Dieses Thema im Programm: MDR THÜRINGEN | MDR THÜRINGEN JOURNAL | 09. Mai 2023 | 19:00 Uhr

50 Kommentare

knarf vor 51 Wochen

Tpass:Nicht nur die Treuhand machte Fehler große Teile der
Bevölkerung auch aus der irren Annahme jetz kommen die gebratenen Tauben ins Schlaraffenland.Die Ernüchterung kam mit der Arbeitslosigkeit!

martin vor 52 Wochen

Gibt es jemand, der Betrug leugnet? Ich kenne jedenfalls niemanden ....
Allerdings sind meiner Meinung nach viele Argumente - freundlich formuliert - etwas kurz gegriffen.
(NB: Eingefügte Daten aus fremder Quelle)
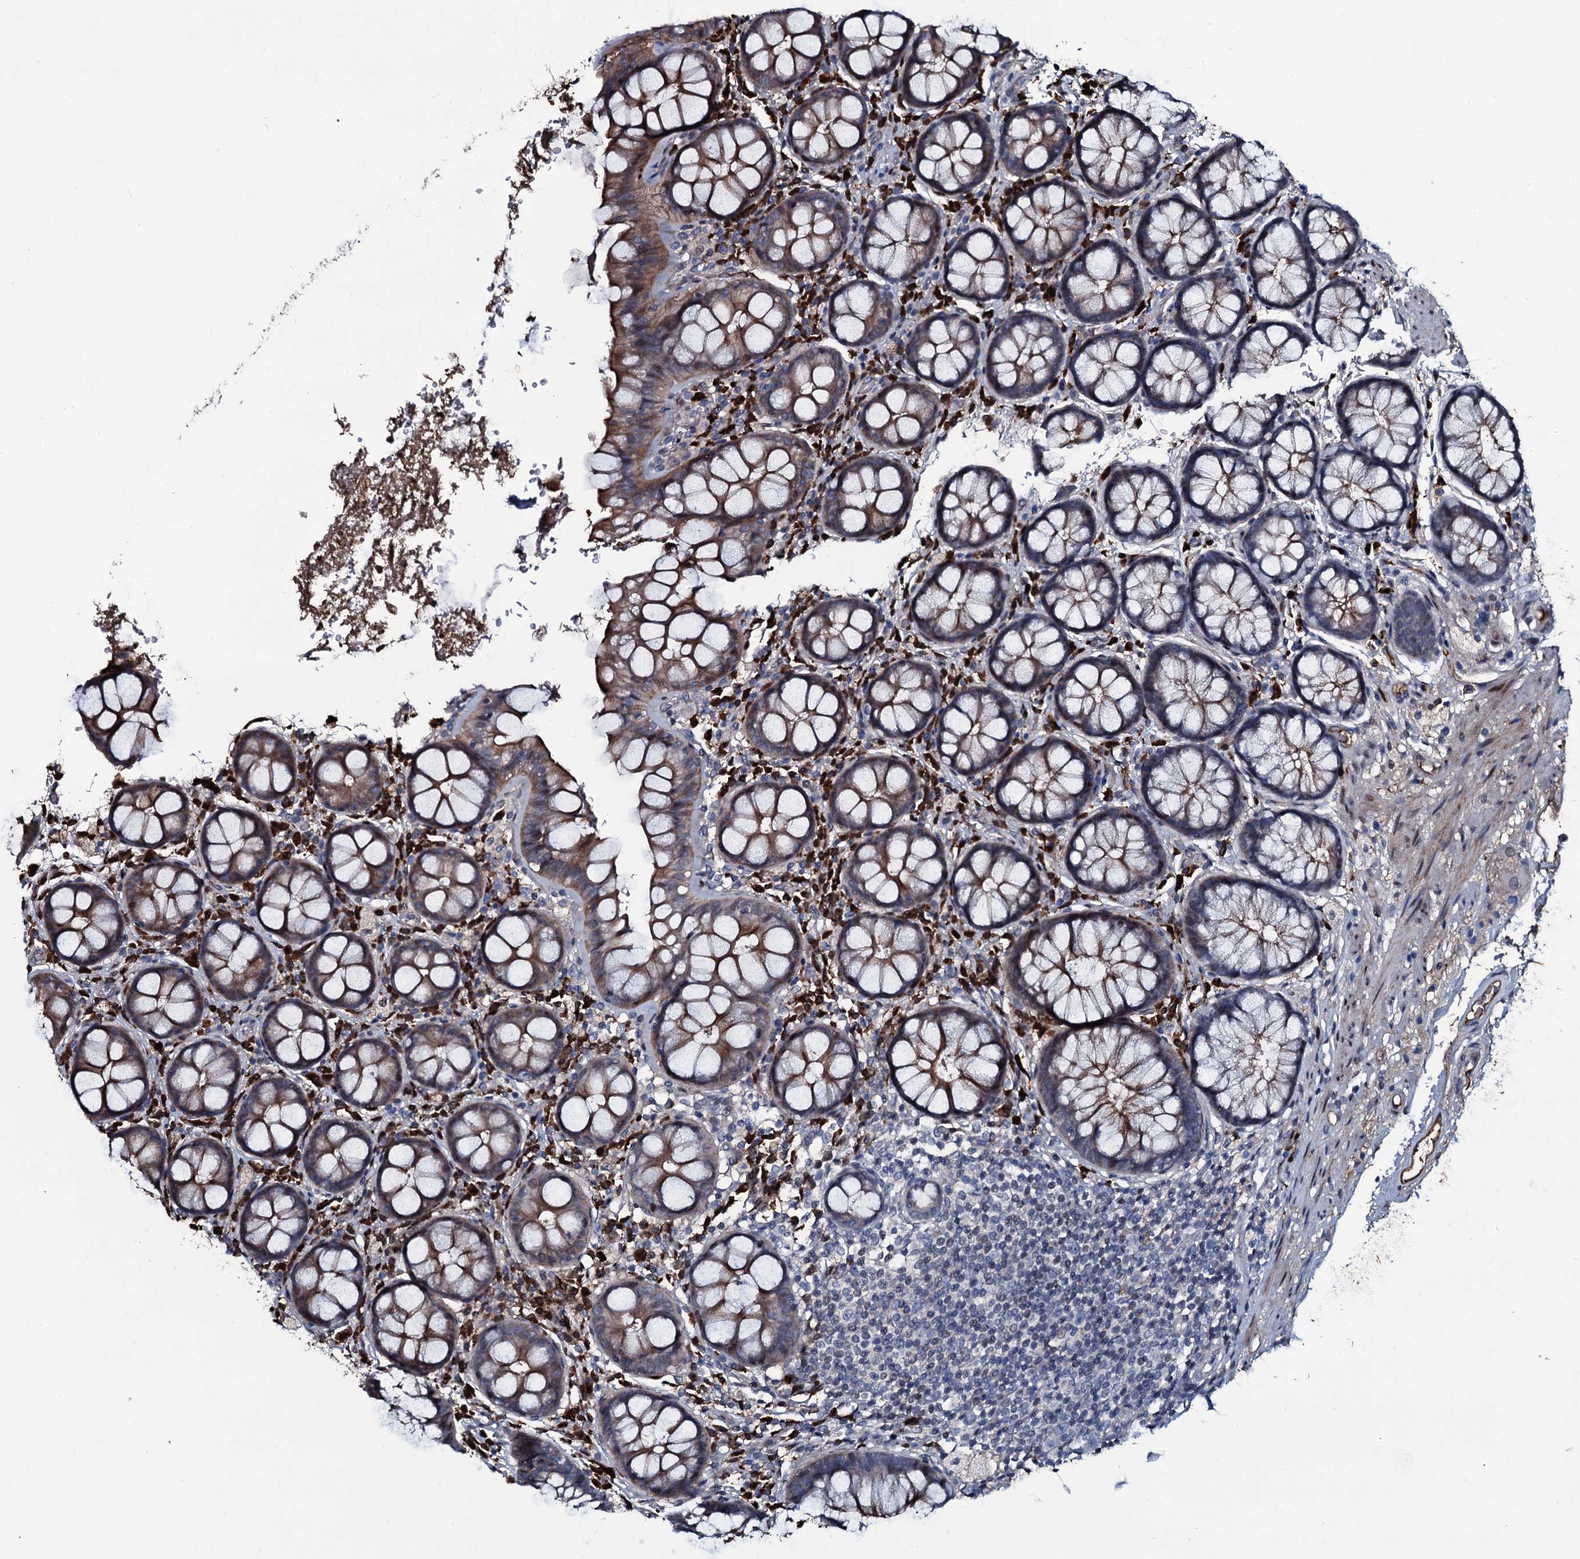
{"staining": {"intensity": "moderate", "quantity": ">75%", "location": "cytoplasmic/membranous"}, "tissue": "rectum", "cell_type": "Glandular cells", "image_type": "normal", "snomed": [{"axis": "morphology", "description": "Normal tissue, NOS"}, {"axis": "topography", "description": "Rectum"}], "caption": "High-magnification brightfield microscopy of unremarkable rectum stained with DAB (3,3'-diaminobenzidine) (brown) and counterstained with hematoxylin (blue). glandular cells exhibit moderate cytoplasmic/membranous positivity is appreciated in approximately>75% of cells.", "gene": "LYG2", "patient": {"sex": "male", "age": 83}}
Um Ihr Beispiel aufzunehmen: Wissen wir, ob Hochtief oder einer der anderen "Großen" das Kombinat als Ganzes gekauft hätte? Falls ja, zu welchem Preis? Und was wäre dann daraus geworden? Für die "Zerlegung" der großen Kombinate sprechen grundsätzlich zwei Gedanken: Zum einen ist der potenzielle Bieterkreis für kleinere Einheiten größer und zum anderen besteht für kleinere Einheiten eine größere Chance, dass sie in "ostdeutscher Hand" bleiben. Und sei es nur, weil die für die finanzstärkeren westdeutschen Unternehmen nicht so attraktiv sind.

Ich finde, dass derartige Erwägungen in der Beurteilung des damaligen Vorgehens nicht völlig unter den Teppich gekehrt gehören. Und die fehlenden Kenntnisse über die Motivation der Handelnden (und damit meine ich nicht nur Rohwedder, Breul & Co) machen die Bewertung schwierig.

Harka2 vor 52 Wochen

@martin
Jeder im Osten weis nur zu genau, wie da betrogen wurde. Beispiel: Das Staßen und Tiefbaukombinat Erfurt wurde erst in Einzelbetriebe zerschlagen, weil ja große Betriebe unverkäuflich seien. Diese nun unrentablen Kleinunternehmen, die sich nicht mehr wie früher gegenseitig helfen konnten, wurden alle von Hochtief für symbolische Preise aufgekauft. Es folgten Fördergelder, die aber alle nur den westdeutschen Filialen zu Gute kamen und nach fünf Jahren, dem Ablauf der Bindefrist der Fördergelder, gingen alle Einzelstandorte überraschend Pleite. Oder: Greußener Wurst - der Verkaufsschlager in der DDR, war laut Treuhand unverkäuflich. Die Presse bekam davon Wind und berichtete eine Woche vor der Schließung durch die Treuhand täglich. Plötzlich gab es ein Bietergefecht und den Laden gibt es heute noch (wenn auch mit nicht mehr ganz so hochwertiger Wurst).